Defining Repository-Level Detection Rules

Some repositories may have specific requirements for vulnerability detection which differ from the rules defined globally.

To address repository-specific needs, you can use a per-repository configuration file. This file is committed to an individual repositories and affects only the repository where they are committed. When this option is enabled, Security for Bitbucket looks for a file named soteri-security.yml at the root of the repository. You will need to create and commit this file yourself if the repository has no soteri-security.yml yet.

Rules and options configured in this file are used both when repository content is updated (if Soteri - Scan Commits hook is enabled) and when you trigger scan manually from Security Scan tab of the repository.

As of version 3.10.0, this file is always loaded from the latest commit of the default branch. This ensures that scans of even historical branches are conducted with the most up-to-date configuration.

Per-repository configuration is disabled by default. The global settings page has a toggle to enable custom repository rules support:

The per-repository rules configuration toggle on Security For Bitbucket's global settings page. — The per-repository rules toggle on Security For Bitbucket’s global settings page

Supported Configuration

This table documents all supported soteri-security.yml configuration options.

Option key	Description
`inherit_builtin_rules` (default true)	Set this to false to NOT inherit built-in rules. If true, file contents are checked against built-in rules
`inherit_custom_rules` (default true)	Set this to false to NOT inherit globally defined custom rules. If true, file contents are checked against globally defined custom rules.
`rules`	Use this field to apply a certain set of built-in rules. You can use this in conjunction with `inherit_builtin_rule: false` to define a specific set of rules to check against, or to re-enable a globally disabled rule. Rule names can be referenced from the settings page, or Vulnerabilities Detected by Security for Bitbucket.
`custom_rules`	Use this field to define and apply your own custom rules. Rules are defined as key value pairs`{rule_name}: {rule_regexp}` with the same formatting as the custom rules page. Note, that if you re-define a rule with the same name as one of custom rules, it will override the global custom rule.

§ **THINGS TO DO**:
- a) Quote from the text on repository-level detection rules, starting at the words "Per-repository configuration is" and ending after "against globally defined custom rules.".
- b) Extend the documentation on repository-level detection rules in Security for Bitbucket, picking up after its last sentence.

§ **EXCERPTED DATA**:

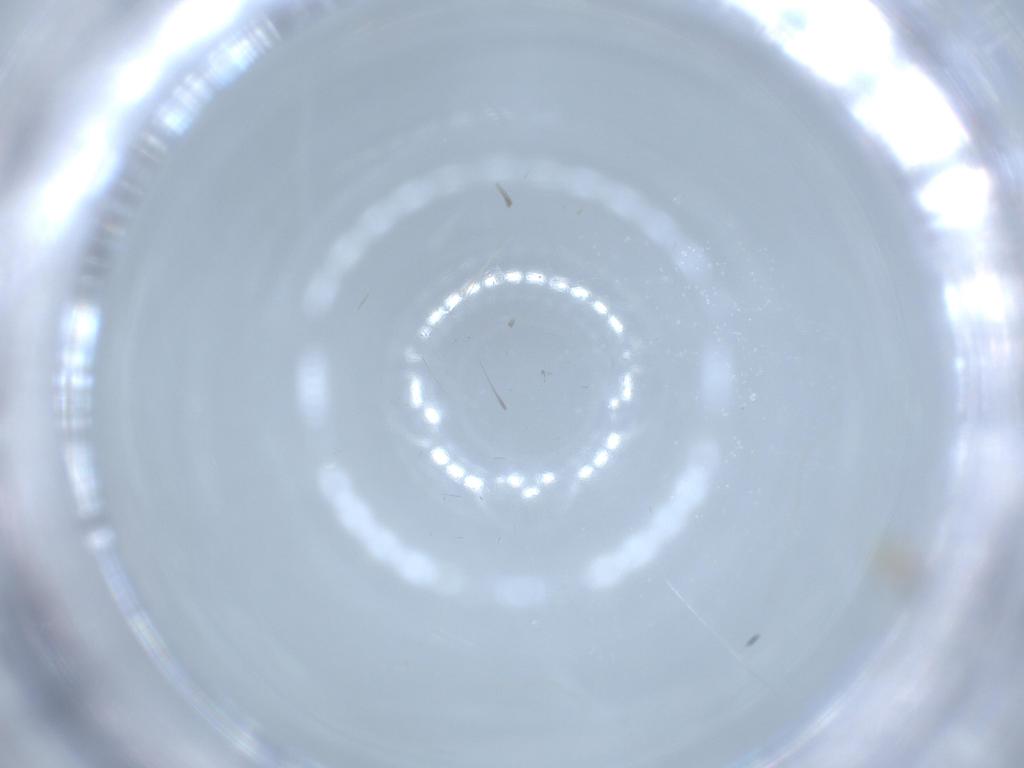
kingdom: Animalia
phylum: Arthropoda
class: Insecta
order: Diptera
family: Cecidomyiidae
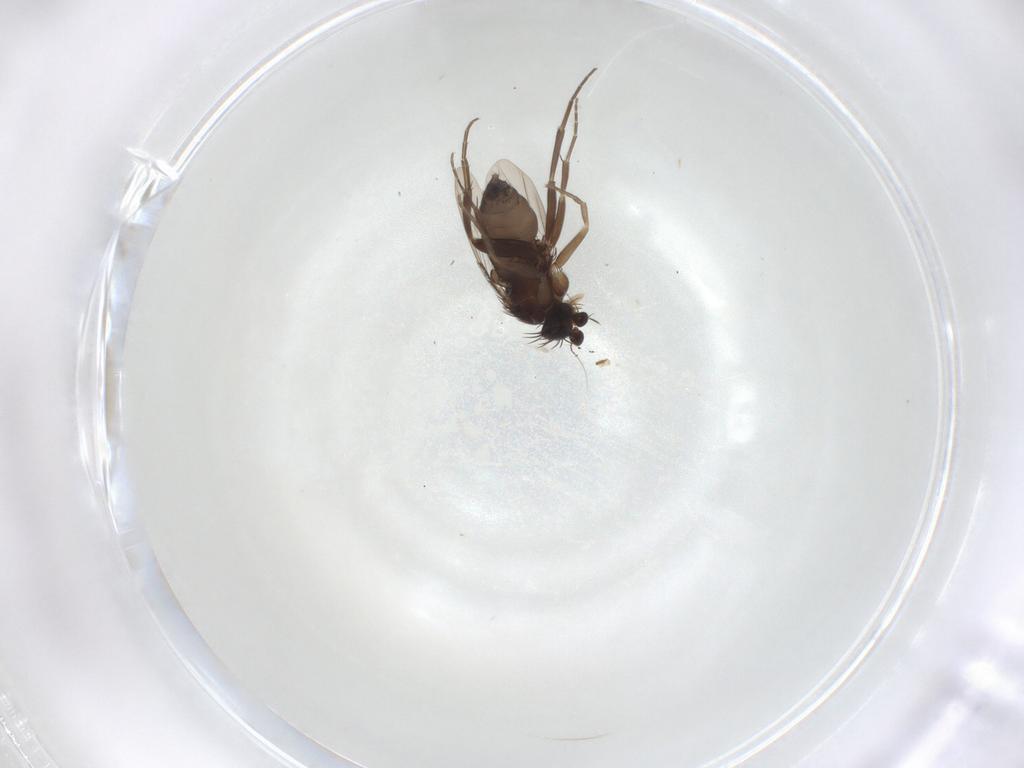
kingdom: Animalia
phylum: Arthropoda
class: Insecta
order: Diptera
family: Phoridae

§ **RESULTS IN ORDER**:
- a)
Per-repository configuration is disabled by default. The global settings page has a toggle to enable custom repository rules support:

The per-repository rules configuration toggle on Security For Bitbucket's global settings page. — The per-repository rules toggle on Security For Bitbucket’s global settings page

Supported Configuration

This table documents all supported soteri-security.yml configuration options.

Option key	Description
`inherit_builtin_rules` (default true)	Set this to false to NOT inherit built-in rules. If true, file contents are checked against built-in rules
`inherit_custom_rules` (default true)	Set this to false to NOT inherit globally defined custom rules. If true, file contents are checked against globally defined custom rules.

- b)
`allowlist_paths`	Use this list to mark specific files or paths (using a regular expression as the value) as allowed even if they contain vulnerabilities. This can be useful for storing some non-sensitive credentials and configuration data. See more details on allow-listing here: Allow-listing Detected Secrets

Below is an example of a soteri-security.yml config:

YAML

inherit_builtin_rules: false
inherit_custom_rules: false
rules:
   - RSA_PRIVATE_KEY
   - SSH_PRIVATE_KEY
custom_rules:
  # Comments are supported.
  BITCOIN_ADDRESS: '^[13][a-km-zA-HJ-NP-Z0-9]{26,33}$'
  YOUTUBE_LINKS: '<a\s+(?:[^>]*)href=\"((?:https|http):\/\/\w{0,3}.youtube+\.\w{2,3}\/watch\?v=[\w-]{11})">(?:.*?)<\/a>'
allowlist_paths:
  - config/server.yml
  - (.*)\.insecure

Merge Hook

When per-repository rules are enabled, any pull requests which might invalidate soteri-security.yml on the default branch will be blocked by the included merge hook. Pull requests whose merge will be rejected must:

Target a repository’s default branch, and
Modify soteri-security.yml such that it is no longer valid. Examples of potential reasons soteri-security.yml could be invalid:
- Doesn’t parse as a valid YAML. You can use online tools to check that your YAML is valid before committing, like this one.
- Properties don’t parse as expected (e.g. inherit_builtin_rules must be parsable as a boolean).
- Provided regular expressions are invalid (e.g. for allowlist_paths or any defined custom_rules). You can use online tools to validate that your regexes are valid before committing, like this one.
- Rule names that don’t have regular expressions associated with them.